You paint pictures across the kitchen walls,
Hurl stories over the dinner table,
Smear your early adventures on the tiles,
Scrub them deep into the dirty dishes,
As your tea time tales take flight from your mouth,
I reach out; pluck one tenderly from the air; examine it.

I watch you, cower in the cotton wool snow,
Boys, older, prick your skin worse than the cold,
Needling you with bleak names and empty threats,
Yet as one wrestles you near the iced lake,
You promptly snatch him up, like a rogue weed,
And toss his paper airplane body through the lakes surface.

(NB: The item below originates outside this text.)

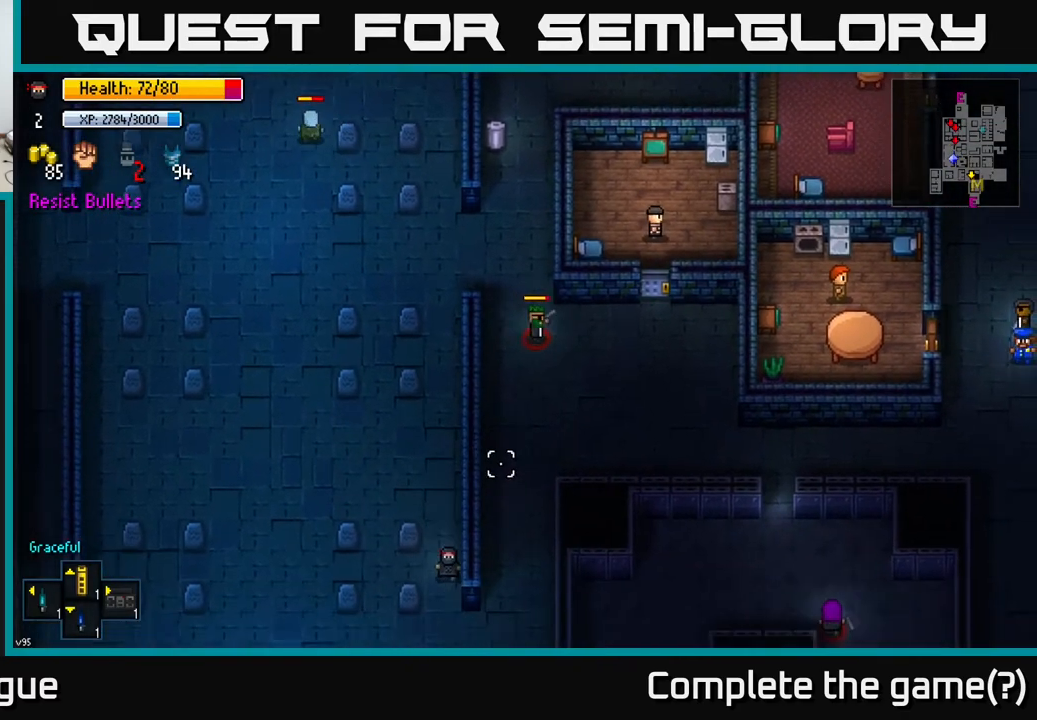
{"buttons": [], "left_stick": "right", "right_stick": "up-right", "events": [[150, "left_stick", "right"], [217, "left_stick", "up-left"], [467, "left_stick", "right"]]}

But such courage couldn't always apply,
Not in Africa nor the Middle East,
Where dictators wielded their lollipop guns,
Journalists rained with bullets in the street,
Where ink-stained news flowed from your fingertips,
And your friends bodies fell, hole-punched, down the stairs of parliament.

You wouldn't risk your life for a story,
But later, you would choose to make your own.

Sitting on a pub's carpet with my mum,
Your whispered forget-me-nots intertwined,
Three days back, you were just acquaintances,
A humble handshake shared in the garden,
Compliments and jokes blossomed from your lips,
Now with no ring and no confidence you casually propose.

I pause for a moment, take a step back,
After years of stories and tea time tales,
They cover every inch of the kitchen,
They clog the drain and fill the flour bin,
All together they're a complete art piece,
Anoungst the paint streaks and smudges I see,
They're even more colourful, since you had me.